Bon, d’autres commentateurs ont fait le boulot, et j’en suis bien content parce que si te commenter oblige à se creuser agréablement le citron, c’est assez harassant pour « un plumitif sur le retour » ! Je te dirais simplement que j’ai tout de même apprécié ton maniement de l’humour dans l’ironie et le second degré, mais que je te préfère dans les genres policier et historique. Et dieu que cela doit-être épuisant pour un auteur d’être confronté à la fatalité de bien écrire…

   i-zimbra   
5/3/2011

   David   
6/3/2011
 a aimé ce texte 
Passionnément
Enfoiré,

J'ai attendu pour relire mais je crois que c'est là.

Lever du soleil : Vrekner se connecte sous son compte "i-zimbra" pour poster "Le larcin" sur Belletris.fr

LDS + 1/2 heures : Vreckner, sans que le pseudo soit cité, se connecte sur un compte de correcteur sur Belletris.fr, pour corriger aussitôt "Le larcin" et se coller un bel "Exceptionnel".

10 h : Vreckner se reconnecte sous son compte "suMac" pour se coller un "Exceptionnel"

"Vers midi" : Whacker, sans doute le premier pseudo de Vreckner, se connecte sur ce nouveau compte pour se coller un "Exceptionnel" à nouveau.

15 h : Vreckner se connecte sous un autre pseudo "EdAlPo" pour coller un autre "Exceptionnel" à son "Larcin"

18h30 : Vreckner se connecte sous le pseudo "10-SI" sur Belletris.fr pour mettre un "Bien" à "sa" nouvelle "Le larcin".

20h45 : Robbe-Rick Vreckner se connecte sur Belletris.fr, le pseudo n'est pas cité, lit "Le larcin" mais ne commente ni n'évalue, il part pour écrire sa nouvelle du lendemain... gonflé à bloc !
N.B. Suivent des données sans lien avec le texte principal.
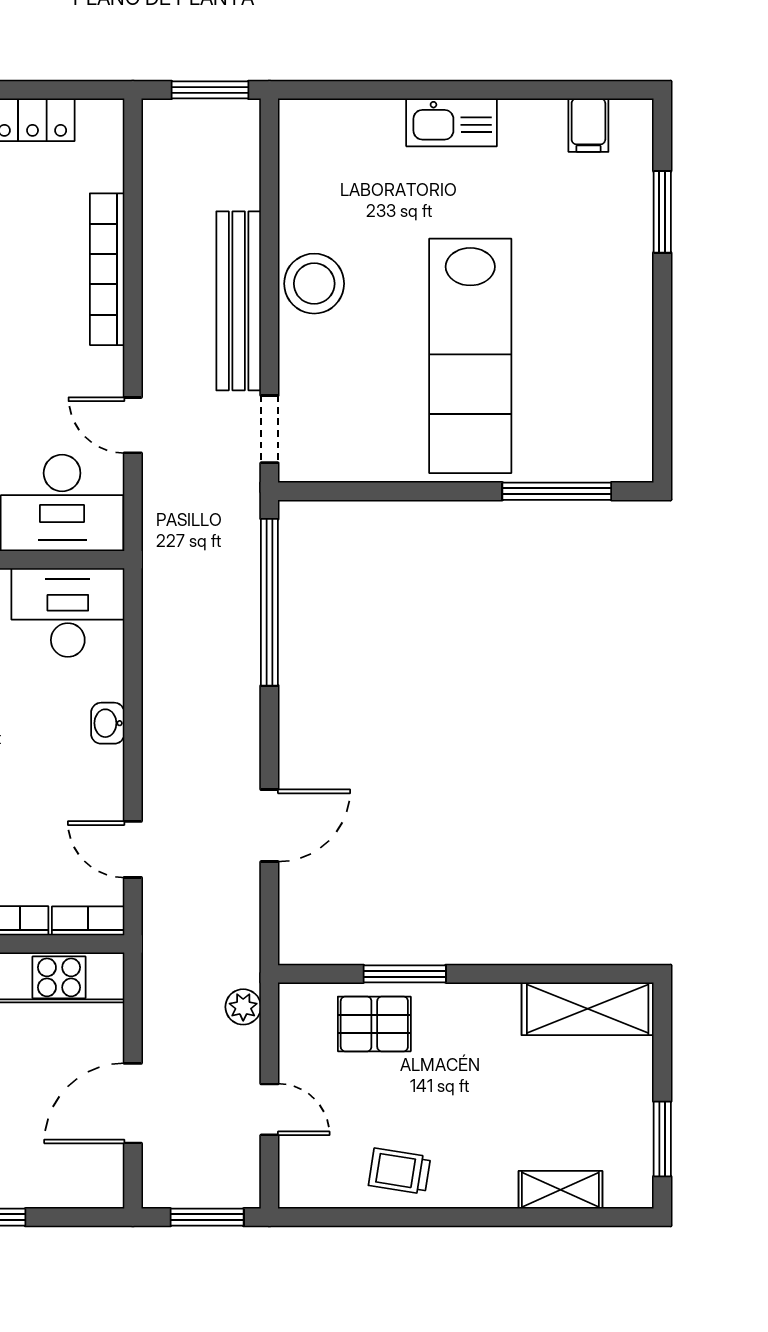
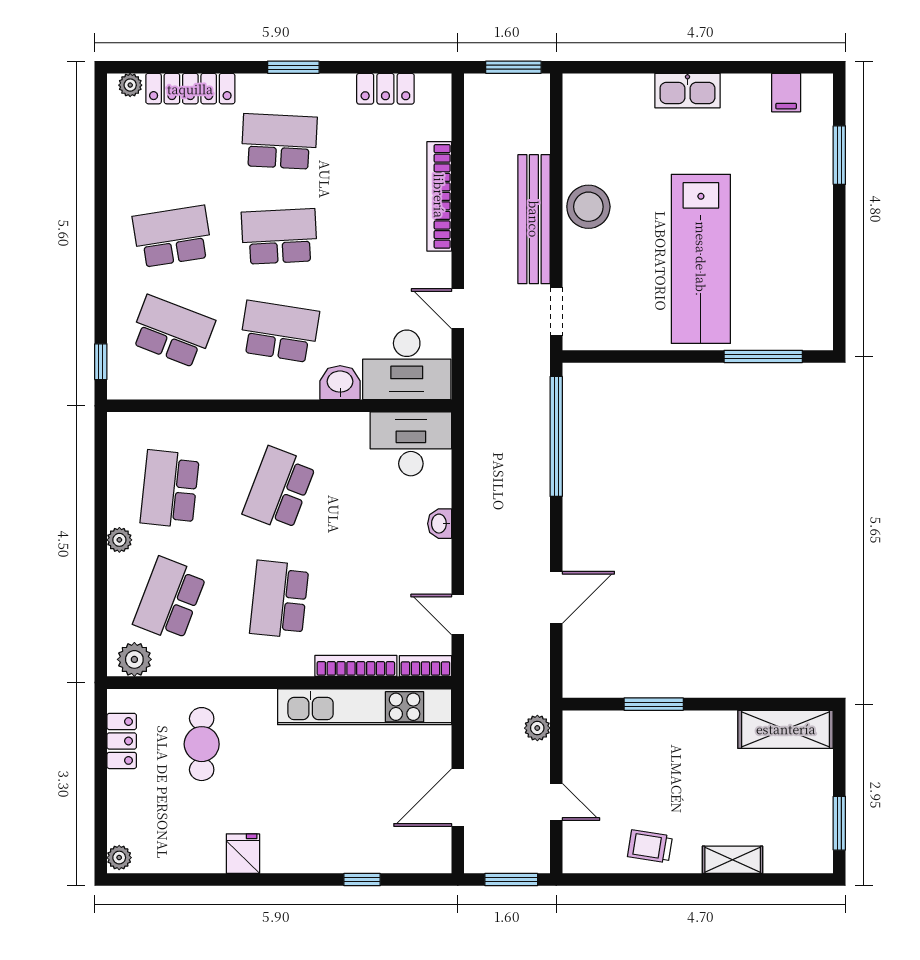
pallet: (374, 1024) -> (632, 740), removed
shelving: (560, 1190) -> (733, 860), moved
C'est la mise en scène de la folie qui me semble le plus intéressant à lire. le sens de la science fiction aussi, ou du fantastique, imaginé je crois, entre autres, à partir de la vie des forum littéraire où les histoires de double-pseudo et d'auto-congratulation courrent assez souvent, et là c'est démultiplié, il y a aussi beaucoup d'humanité pour décrire avec autant de brio des personnalités multiples mais pourtant issu d'un même personnage, si je ne me trompe...

Puisqu'il n'y a que ce moyen pour en avoir une autre, d'histoire d'i-zimbra, et aussi parce que ça m'a fait lire et relire, quelques temps après, ça fait gouter cet effet d'infusion propre au récit qui font plaisir, je le sélectionne dans le menu déroulant, le mot magique, bravo.

   socque   
15/3/2011
Outre le côté private joke qui a tendance à m'agacer, je trouve dommage qu'il n'y ait pas de mouvement dans le texte, pas de progression : un texte de i-zimbra déboule et chacun s'extasie. Point. Le second degré et la mise en abyme me paraissent ici des excuses faciles pour permettre à l'auteur i-zimbra de chanter les louanges de l'auteur i-zimbra... Je n'ai pas ri, pas souri.
Sinon, le texte coule naturellement, mais le désintérêt est vite né pour moi à cause, je le répète, du côté répétitif des anecdotes.

Une remarque :
"mets ton cache-nez, pense-t-il. Et les travailleurs de nuit vont devoir mettre" ; je trouve que la répétition se voit.